Most analysts who follow the retail industry have a more guarded view of the consumer and their willingness to spend—a view reflected in the share prices of most retailers, which are trading at or near their 52-week low, since it remains unclear whether the housing market has hit bottom. “The wretched U.S. housing downturn is getting worse, and if oil prices stay at current levels for long or keep rising, the [U.S. economy’s] fragile expansion could come to an untimely end,” according to economic consulting firm Global Insight.

The key issue is that consumers have seen value evaporate from their personal balance sheets as credit tightened, home prices declined and inventory levels rose. The nation now finds itself sitting on a supply of existing homes for sale that will take nearly 11 months to liquidate, based on the rate of sales that took place during October, according to the most recent data from the National Association of Realtors. The inventory of existing homes for sale has risen steadily since 2004 when the nation had a 4.3-month supply. In reality, the inventory of homes is higher than the Realtor group’s data indicates, because it excludes the homes for sale directly from builders in new developments.

That’s a key reason why expectations are so bleak for retail sales growth during the first half of 2008, and virtually every retailer who reported third-quarter results during November expressed concern about the challenging macroeconomic environment. This was especially true at The Home Depot and Lowe’s, where both companies reported a decline in third-quarter profits, weak same-store sales, lowered their fourth-quarter outlook and sounded a cautionary tone for 2008.

“Pressures on our industry are likely to continue well into 2008, but we remain committed to our goal of providing great products and unmatched customer service, and capitalizing on opportunities to ensure we gain profitable market share regardless of the level of industry growth,” said Lowe’s chairman and ceo Robert Niblock.

Even retailers with less direct exposure to the housing market experienced weak 3Q sales and pressure on profits. Target uncharacteristically missed analysts’ earnings estimates, while Wal-Mart managed to exceed estimates largely because it aggressively guided expectations down throughout the year and benefitted from pricing initiatives that aided margins.

Other companies, such as Dick’s Sporting Goods, also exceeded analysts’ profit targets, but did so largely as a result of tight expense control and sales of higher-margin goods, rather than top-line growth. Dick’s Sporting Goods posted a 2.5% decline in third-quarter same-store sales while Staples posted a 3% decline.

While much of the weakness in sales is attributable to the housing market, there is also the psychological factor weighing on consumers who perceive their homes are worth less. According to Richard Gaylord, a RE/MAX agent in Long Beach, Calif., who serves as president of the Realtors’ association, some of the data regarding home prices has been distorted. “Keep in mind that home prices are up in 93 of our 150 metro areas and there is a lot of confusion in the market from reports about national data,” Gaylord said. “Broadly speaking, home prices in most areas are up modestly or fairly stable.”

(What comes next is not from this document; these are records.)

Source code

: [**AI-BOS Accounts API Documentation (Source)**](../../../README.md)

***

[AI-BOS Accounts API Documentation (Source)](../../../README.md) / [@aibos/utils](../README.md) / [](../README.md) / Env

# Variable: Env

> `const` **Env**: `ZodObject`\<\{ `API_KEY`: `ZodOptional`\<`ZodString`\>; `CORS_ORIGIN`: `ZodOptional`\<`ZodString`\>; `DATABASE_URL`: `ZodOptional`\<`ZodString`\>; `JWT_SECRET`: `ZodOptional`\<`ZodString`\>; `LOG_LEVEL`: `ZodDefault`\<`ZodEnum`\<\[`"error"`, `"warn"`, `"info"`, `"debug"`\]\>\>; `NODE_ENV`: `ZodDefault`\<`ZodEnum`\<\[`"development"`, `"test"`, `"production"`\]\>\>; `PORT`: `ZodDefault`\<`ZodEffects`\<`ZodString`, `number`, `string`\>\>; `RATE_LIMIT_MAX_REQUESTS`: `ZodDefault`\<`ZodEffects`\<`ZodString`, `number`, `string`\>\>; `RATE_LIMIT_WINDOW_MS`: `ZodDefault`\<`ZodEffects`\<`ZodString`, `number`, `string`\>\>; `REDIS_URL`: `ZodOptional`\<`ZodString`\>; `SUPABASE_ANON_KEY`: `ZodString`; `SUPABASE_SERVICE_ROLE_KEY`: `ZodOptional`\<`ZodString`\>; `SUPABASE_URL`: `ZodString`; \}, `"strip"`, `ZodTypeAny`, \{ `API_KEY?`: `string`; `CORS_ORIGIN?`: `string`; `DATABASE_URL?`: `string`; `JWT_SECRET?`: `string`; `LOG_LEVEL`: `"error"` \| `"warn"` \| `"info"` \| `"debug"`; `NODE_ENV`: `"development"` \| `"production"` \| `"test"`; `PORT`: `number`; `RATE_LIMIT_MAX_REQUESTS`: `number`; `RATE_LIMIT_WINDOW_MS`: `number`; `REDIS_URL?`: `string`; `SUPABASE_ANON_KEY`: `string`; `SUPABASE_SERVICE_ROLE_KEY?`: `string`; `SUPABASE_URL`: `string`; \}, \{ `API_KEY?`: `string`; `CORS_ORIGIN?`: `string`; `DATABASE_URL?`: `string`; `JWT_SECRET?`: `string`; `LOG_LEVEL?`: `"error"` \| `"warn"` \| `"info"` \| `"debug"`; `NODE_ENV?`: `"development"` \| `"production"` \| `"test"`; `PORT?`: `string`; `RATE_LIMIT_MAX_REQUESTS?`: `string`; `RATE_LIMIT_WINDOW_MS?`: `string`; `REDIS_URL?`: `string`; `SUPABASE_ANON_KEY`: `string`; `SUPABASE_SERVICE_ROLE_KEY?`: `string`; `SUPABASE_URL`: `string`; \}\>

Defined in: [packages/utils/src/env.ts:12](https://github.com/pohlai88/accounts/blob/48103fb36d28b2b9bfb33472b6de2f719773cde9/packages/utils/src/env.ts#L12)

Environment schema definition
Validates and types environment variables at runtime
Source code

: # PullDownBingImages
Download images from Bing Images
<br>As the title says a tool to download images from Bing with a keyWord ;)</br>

The problem is it doesn’t feel that way to consumers who are also feeling the pinch of rising fuel costs at the pump and in the form of food price inflation. The upshot for the retail industry is the uncertainty surrounding the housing market, and bleak forecasts from economic experts regarding 2008 growth could lead to a period of consolidation.

Leading retailers with profitable operations and strong balance sheets are paring back capital spending, budgeting tightly on expenses and making conservative assumptions about sales growth for 2008, enabling them to maintain financial flexibility. For operators who had difficulty achieving success even when consumer spending benefitted from surging home prices and easy access to credit, the exploration of strategic alternatives looms as a possibility if challenging market conditions linger well into 2008.